While no one denies that there is suffering in both Lebanon and Israel and that help is needed to assist victims, Cooperman notes that the amount of money raised to help victims has been very lopsided:
United Jewish Communities, an umbrella organization for 155 Jewish charities across the country, announced last week that it will raise at least $300 million in emergency aid for Israel. The Jewish Federation of Greater Washington alone intends to raise $10 million toward that goal. By comparison, the flow of private U.S. donations for humanitarian aid in Lebanon and the Palestinian territories is a mere trickle, estimated by relief groups at a few million dollars. Donors who fear giving to Muslim charities can contribute to the International Committee of the Red Cross or groups such as CARE and Mercy Corps — large, international relief groups that are the major conduit of such aid.
Dealing with unintended consequences is one of the things that resilient enterprises do well. Islamic charities are demonstrating various degrees of resiliency by how they are responding. Those that believe doing something is better than nothing continue to collect goods in kind. Their efforts have created some strange bedfellows. One article, for example, relates how Mormons and Muslims are cooperating to get aid into Lebanon [“Mormons, Muslims Team Up on Overseas Aid Projects,” by Adelle M. Banks, Religion News Service].
As the latest round of violence in the Middle East continues to flare between Israel and Hezbollah, two disparate religious groups — Mormons and Muslims — have pooled their resources to aid the casualties of the conflict. Mormons, who have a long history of disaster preparedness, have the supplies. And Muslims, who consider charity one of the five pillars of Islam, have the contacts on the ground. Despite deep doctrinal differences, both groups believe helping others is a central tenet of their faiths.

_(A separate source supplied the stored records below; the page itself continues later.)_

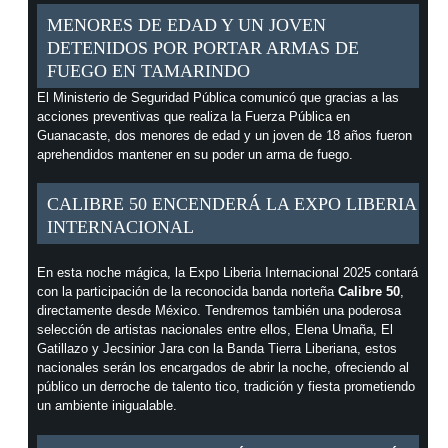
MENORES DE EDAD Y UN JOVEN
DETENIDOS POR PORTAR ARMAS DE
FUEGO EN TAMARINDO
El Ministerio de Seguridad Pública comunicó que gracias a las
acciones preventivas que realiza la Fuerza Pública en
Guanacaste, dos menores de edad y un joven de 18 años fueron
aprehendidos mantener en su poder un arma de fuego.
CALIBRE 50 ENCENDERÁ LA EXPO LIBERIA
INTERNACIONAL
En esta noche mágica, la Expo Liberia Internacional 2025 contará
con la participación de la reconocida banda norteña
Calibre 50
,
directamente desde México. Tendremos también una poderosa
selección de artistas nacionales entre ellos, Elena Umaña, El
Gatillazo y Jecsinior Jara con la Banda Tierra Liberiana, estos
nacionales serán los encargados de abrir la noche, ofreciendo al
público un derroche de talento tico, tradición y fiesta prometiendo
un ambiente inigualable.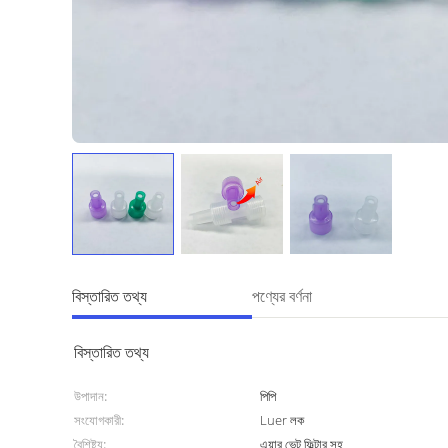
বিস্তারিত তথ্য
পণ্যের বর্ণনা
বিস্তারিত তথ্য
উপাদান:
পিপি
সংযোগকারী:
Luer লক
বৈশিষ্ট্য:
এয়ার ভেন্ট ফিল্টার সহ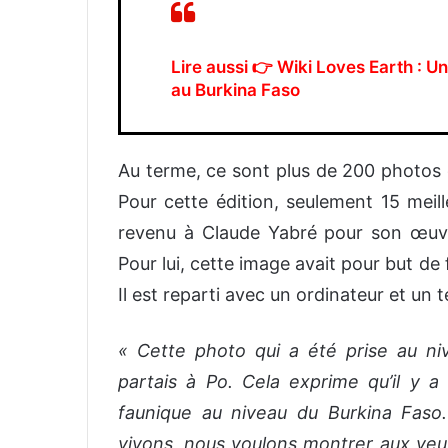
Lire aussi 👉
Wiki Loves Earth : U
au Burkina Faso
Au terme, ce sont plus de 200 photos q
Pour cette édition, seulement 15 meil
revenu à Claude Yabré pour son œuvr
Pour lui, cette image avait pour but de
Il est reparti avec un ordinateur et un 
« Cette photo qui a été prise au n
partais à Po. Cela exprime qu’il y a 
faunique au niveau du Burkina Faso.
vivons, nous voulons montrer aux ye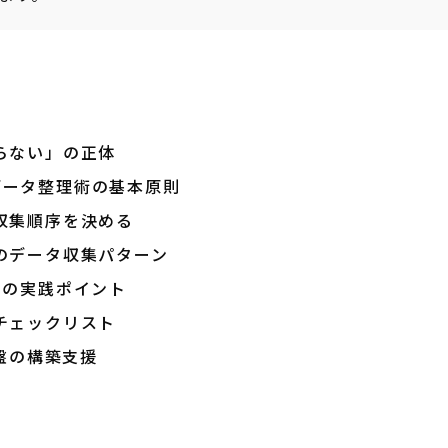
らない」の正体
データ整理術の基本原則
収集順序を決める
のデータ収集パターン
つの実践ポイント
チェックリスト
基盤の構築支援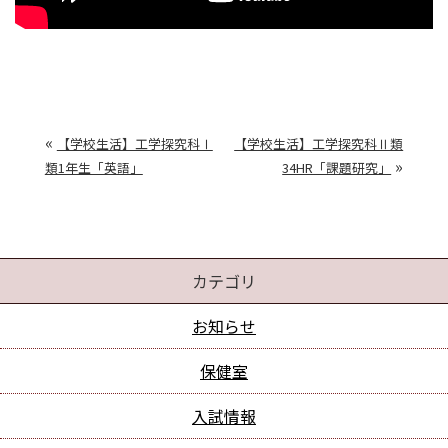
«
【学校生活】工学探究科Ⅰ
【学校生活】工学探究科Ⅱ類
»
類1年生「英語」
34HR「課題研究」
カテゴリ
お知らせ
保健室
入試情報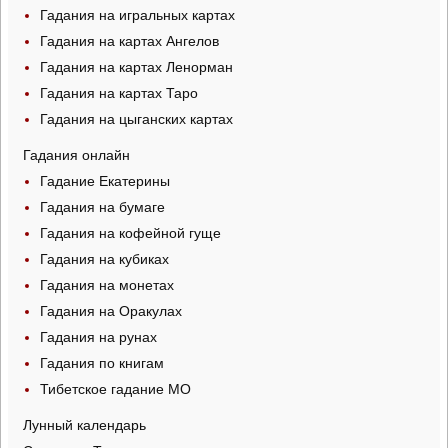
Гадания на игральных картах
Гадания на картах Ангелов
Гадания на картах Ленорман
Гадания на картах Таро
Гадания на цыганских картах
Гадания онлайн
Гадание Екатерины
Гадания на бумаге
Гадания на кофейной гуще
Гадания на кубиках
Гадания на монетах
Гадания на Оракулах
Гадания на рунах
Гадания по книгам
Тибетское гадание МО
Лунный календарь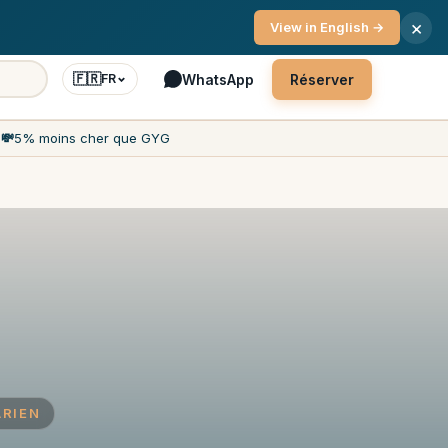
ce client 7j/7
×
View in English →
🇫🇷
WhatsApp
Réserver
FR
h
💸
5% moins cher que GYG
ARIEN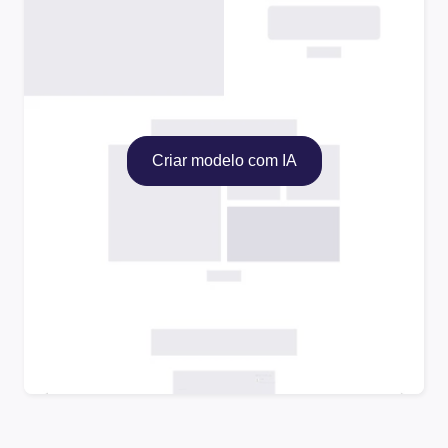
Criar modelo com IA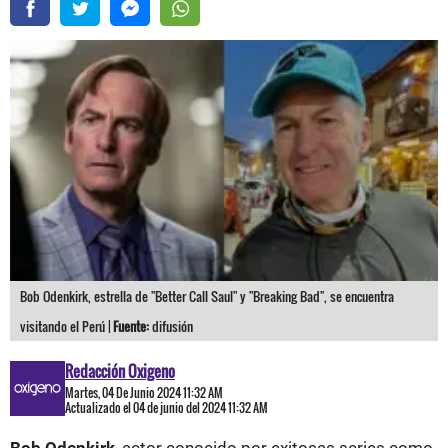
Bob Odenkirk, estrella de "Better Call Saul" y "Breaking Bad", se encuentra
visitando el Perú |
Fuente:
difusión
Redacción Oxigeno
Martes, 04 De Junio 2024 11:32 AM
Actualizado el 04 de junio del 2024 11:32 AM
Bob Odenkirk
, actor conocido por exitosas series como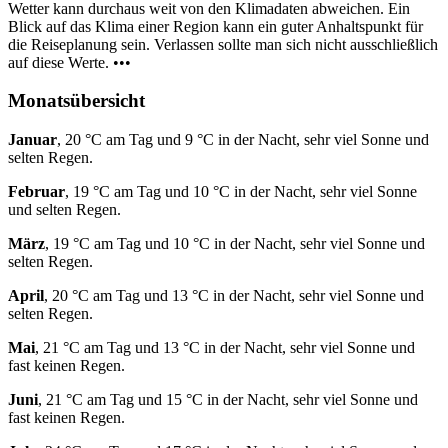
Wetter kann durchaus weit von den Klimadaten abweichen. Ein
Blick auf das Klima einer Region kann ein guter Anhaltspunkt für
die Reiseplanung sein. Verlassen sollte man sich nicht ausschließlich
auf diese Werte. •••
Monatsübersicht
Januar
, 20 °C am Tag und 9 °C in der Nacht, sehr viel Sonne und
selten Regen.
Februar
, 19 °C am Tag und 10 °C in der Nacht, sehr viel Sonne
und selten Regen.
März
, 19 °C am Tag und 10 °C in der Nacht, sehr viel Sonne und
selten Regen.
April
, 20 °C am Tag und 13 °C in der Nacht, sehr viel Sonne und
selten Regen.
Mai
, 21 °C am Tag und 13 °C in der Nacht, sehr viel Sonne und
fast keinen Regen.
Juni
, 21 °C am Tag und 15 °C in der Nacht, sehr viel Sonne und
fast keinen Regen.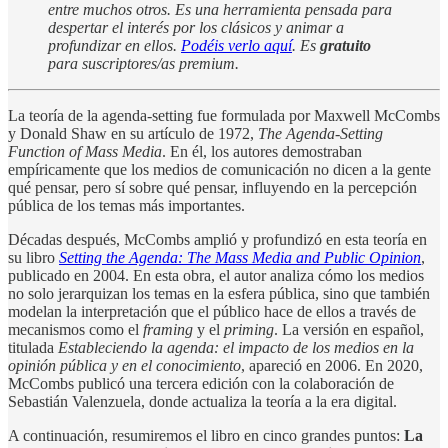
entre muchos otros. Es una herramienta pensada para
despertar el interés por los clásicos y animar a
profundizar en ellos.
Podéis verlo aquí
. Es
gratuito
para suscriptores/as premium.
La teoría de la agenda-setting fue formulada por Maxwell McCombs
y Donald Shaw en su artículo de 1972,
The Agenda-Setting
Function of Mass Media
. En él, los autores demostraban
empíricamente que los medios de comunicación no dicen a la gente
qué pensar, pero sí sobre qué pensar, influyendo en la percepción
pública de los temas más importantes.
Décadas después, McCombs amplió y profundizó en esta teoría en
su libro
Setting the Agenda: The Mass Media and Public Opinion
,
publicado en 2004. En esta obra, el autor analiza cómo los medios
no solo jerarquizan los temas en la esfera pública, sino que también
modelan la interpretación que el público hace de ellos a través de
mecanismos como el
framing
y el
priming
. La versión en español,
titulada
Estableciendo la agenda: el impacto de los medios en la
opinión pública y en el conocimiento
, apareció en 2006. En 2020,
McCombs publicó una tercera edición con la colaboración de
Sebastián Valenzuela, donde actualiza la teoría a la era digital.
A continuación, resumiremos el libro en cinco grandes puntos:
La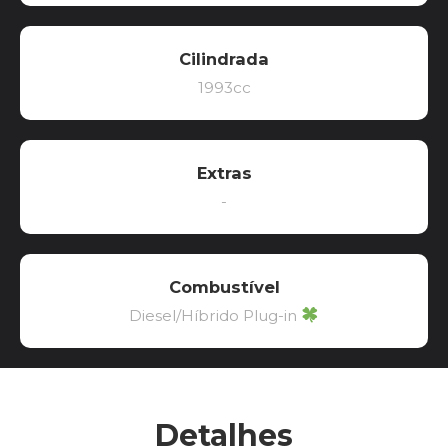
Cilindrada
1993cc
Extras
-
Combustível
Diesel/Híbrido Plug-in
Detalhes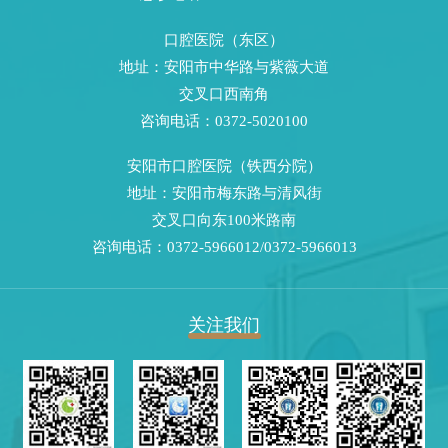
口腔医院（东区）
地址：安阳市中华路与紫薇大道
交叉口西南角
咨询电话：0372-5020100
安阳市口腔医院（铁西分院）
地址：安阳市梅东路与清风街
交叉口向东100米路南
咨询电话：0372-5966012/0372-5966013
关注我们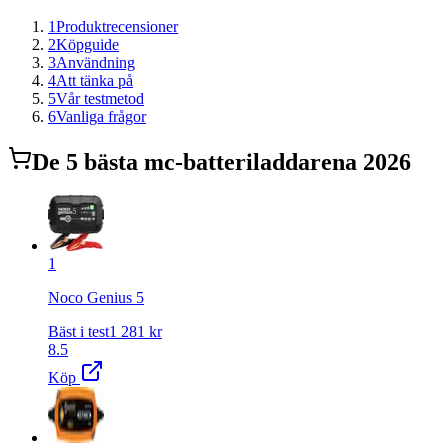
1
Produktrecensioner
2
Köpguide
3
Användning
4
Att tänka på
5
Vår testmetod
6
Vanliga frågor
De
5
bästa
mc-batteriladdare
na 2026
1
Noco Genius 5
Bäst i test
1 281
kr
8.5
Köp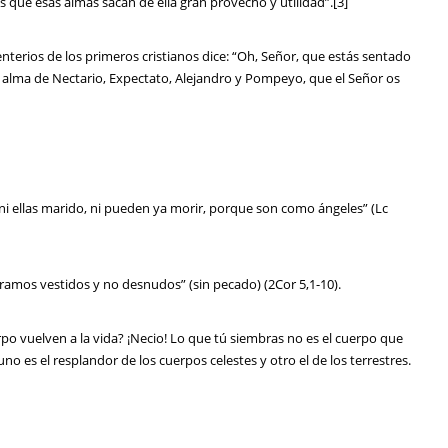
os que esas almas sacan de ella gran provecho y utilidad”.[3]
terios de los primeros cristianos dice: “Oh, Señor, que estás sentado
l alma de Nectario, Expectato, Alejandro y Pompeyo, que el Señor os
 ni ellas marido, ni pueden ya morir, porque son como ángeles” (Lc
ramos vestidos y no desnudos” (sin pecado) (2Cor 5,1-10).
o vuelven a la vida? ¡Necio! Lo que tú siembras no es el cuerpo que
no es el resplandor de los cuerpos celestes y otro el de los terrestres.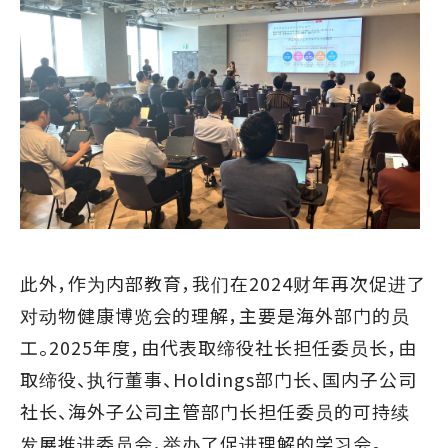
此外，作为内部教育，我们在2024财年再次促进了
对动物健康博览会的理解，主要是海外部门的员
工。2025年度，由代表取缔役社长担任委员长，由
取缔役、执行董事、Holdings部门长、国内子公司
社长、海外子公司主管部门长担任委员的可持续
发展推进委员会，举办了促进理解的学习会。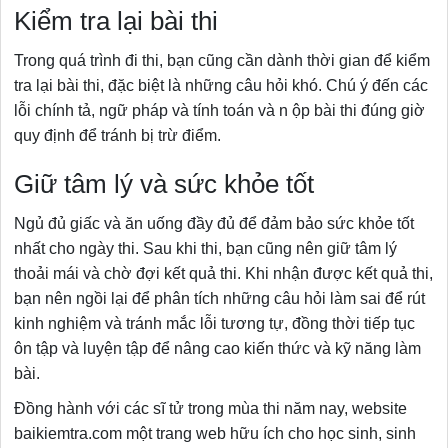
Kiểm tra lại bài thi
Trong quá trình đi thi, bạn cũng cần dành thời gian để kiểm
tra lại bài thi, đặc biệt là những câu hỏi khó. Chú ý đến các
lỗi chính tả, ngữ pháp và tính toán và n ộp bài thi đúng giờ
quy định để tránh bị trừ điểm.
Giữ tâm lý và sức khỏe tốt
Ngủ đủ giấc và ăn uống đầy đủ để đảm bảo sức khỏe tốt
nhất cho ngày thi. Sau khi thi, bạn cũng nên giữ tâm lý
thoải mái và chờ đợi kết quả thi. Khi nhận được kết quả thi,
bạn nên ngồi lại để phân tích những câu hỏi làm sai để rút
kinh nghiệm và tránh mắc lỗi tương tự, đồng thời tiếp tục
ôn tập và luyện tập để nâng cao kiến thức và kỹ năng làm
bài.
Đồng hành với các sĩ tử trong mùa thi năm nay, website
baikiemtra.com một trang web hữu ích cho học sinh, sinh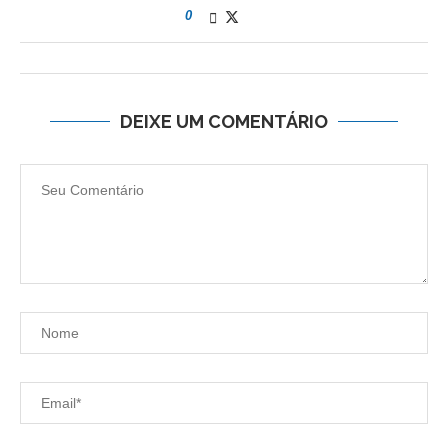
0
DEIXE UM COMENTÁRIO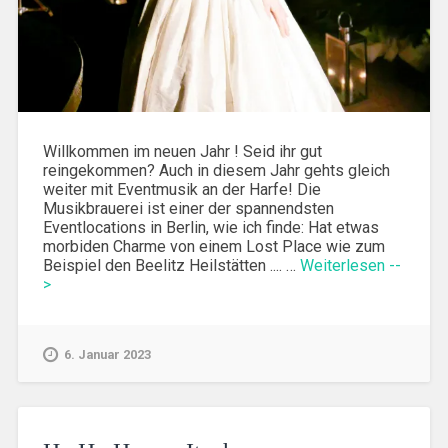
Willkommen im neuen Jahr ! Seid ihr gut
reingekommen? Auch in diesem Jahr gehts gleich
weiter mit Eventmusik an der Harfe! Die
Musikbrauerei ist einer der spannendsten
Eventlocations in Berlin, wie ich finde: Hat etwas
morbiden Charme von einem Lost Place wie zum
Beispiel den Beelitz Heilstätten .... …
Weiterlesen --
>
6. Januar 2023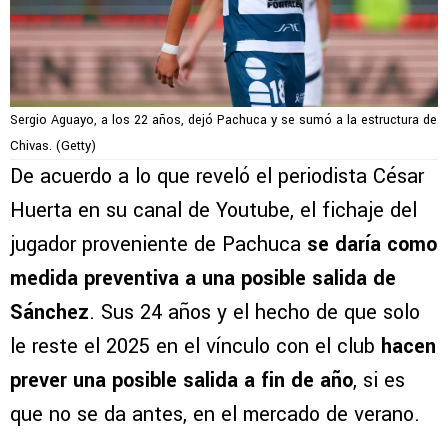
Sergio Aguayo, a los 22 años, dejó Pachuca y se sumó a la estructura de
Chivas. (Getty)
De acuerdo a lo que reveló el periodista César
Huerta en su canal de Youtube, el fichaje del
jugador proveniente de Pachuca
se daría como
medida preventiva a una posible salida de
Sánchez
. Sus 24 años y el hecho de que solo
le reste el 2025 en el vínculo con el club
hacen
prever una posible salida a fin de año
, si es
que no se da antes, en el mercado de verano.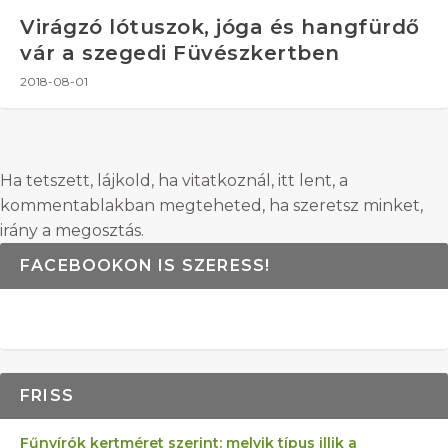
Virágzó lótuszok, jóga és hangfürdő
vár a szegedi Füvészkertben
2018-08-01
Ha tetszett, lájkold, ha vitatkoznál, itt lent, a
kommentablakban megteheted, ha szeretsz minket,
irány a megosztás.
FACEBOOKON IS SZERESS!
FRISS
Fűnyírók kertméret szerint: melyik típus illik a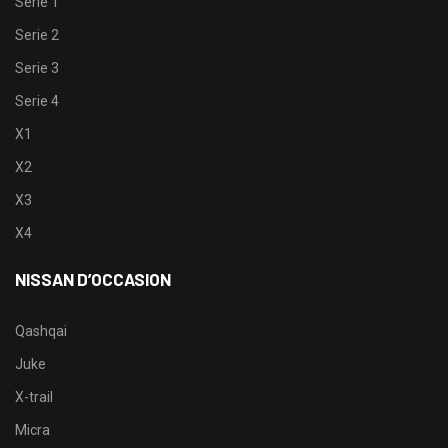
Serie 1
Serie 2
Serie 3
Serie 4
X1
X2
X3
X4
NISSAN D’OCCASION
Qashqai
Juke
X-trail
Micra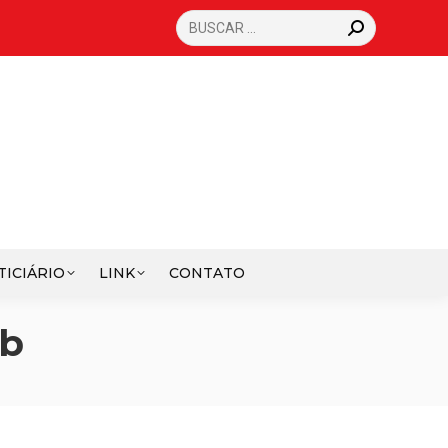
SEARCH:
TICIÁRIO
LINK
CONTATO
sb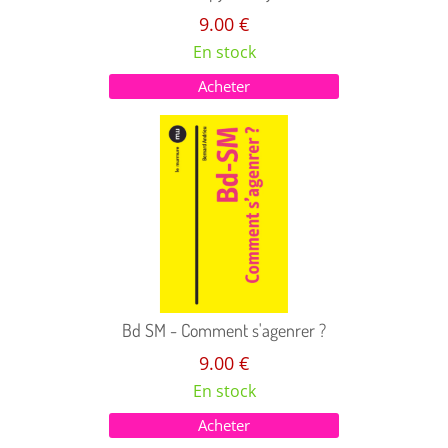
9.00 €
En stock
Acheter
Bd SM - Comment s'agenrer ?
9.00 €
En stock
Acheter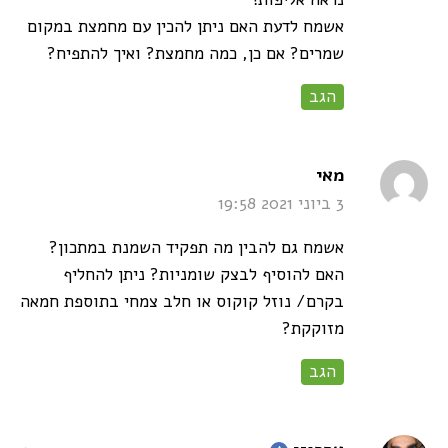
אשמח לדעת האם ניתן להכין עם מחמצת במקום
שמרים? אם כן, כמה מחמצת? ואיך להתפיח?
הגב
says:
מאי
3 ביוני 2021 19:58
אשמח גם להבין מה תפקיד השמנת במתכון?
האם להוסיף לבצק שומניות? ניתן להחליף
בקרם/ נוזל קוקוס או חלב צמחי בתוספת חמאה
מזוקקת?
הגב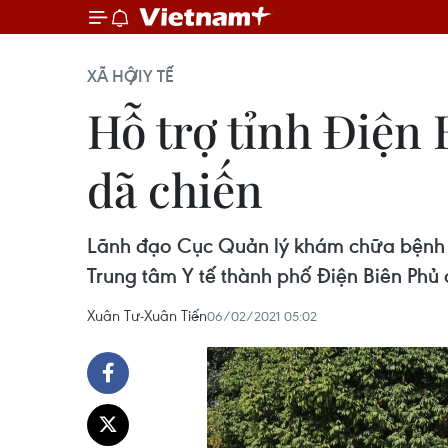
XÃ HỘI
Y TẾ
Hỗ trợ tỉnh Điện 
dã chiến
Lãnh đạo Cục Quản lý khám chữa bệnh v
Trung tâm Y tế thành phố Điện Biên Phủ 
Xuân Tư-Xuân Tiến
06/02/2021 05:02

One might think this arrangement is particularly strange since the Mormons are some of George Bush’s strongest supporters and he isn’t actually perceived as being unbiased in the current crisis. The article points out, however, that this cooperation has been ongoing for over three years. The Mormons have the supplies and transportation while the Muslims have the contacts on the ground necessary to distribute the supplies. Distribution is one of the largest problems relief agencies have when dealing with goods in kind. That is why other Muslim relief agencies are still insisting on cash donations. They want to prove, according to Cooperman, that “they, too, can collect money and distribute it without problems.” Resilient charities (those that will thrive, not just survive) will be those who reach out, connect with others, find work-arounds, and perform their work with complete transparency. Pain and suffering have no creed, take no sides, and recognize no class distinctions.
Part of making the Lebanese government more resilient is giving it the capacity to work with legitimate relief organizations to help meet the needs of its people. This must be done on a consistent, sustainable basis if it hopes to make inroads in pushing Hezbollah off its political stage.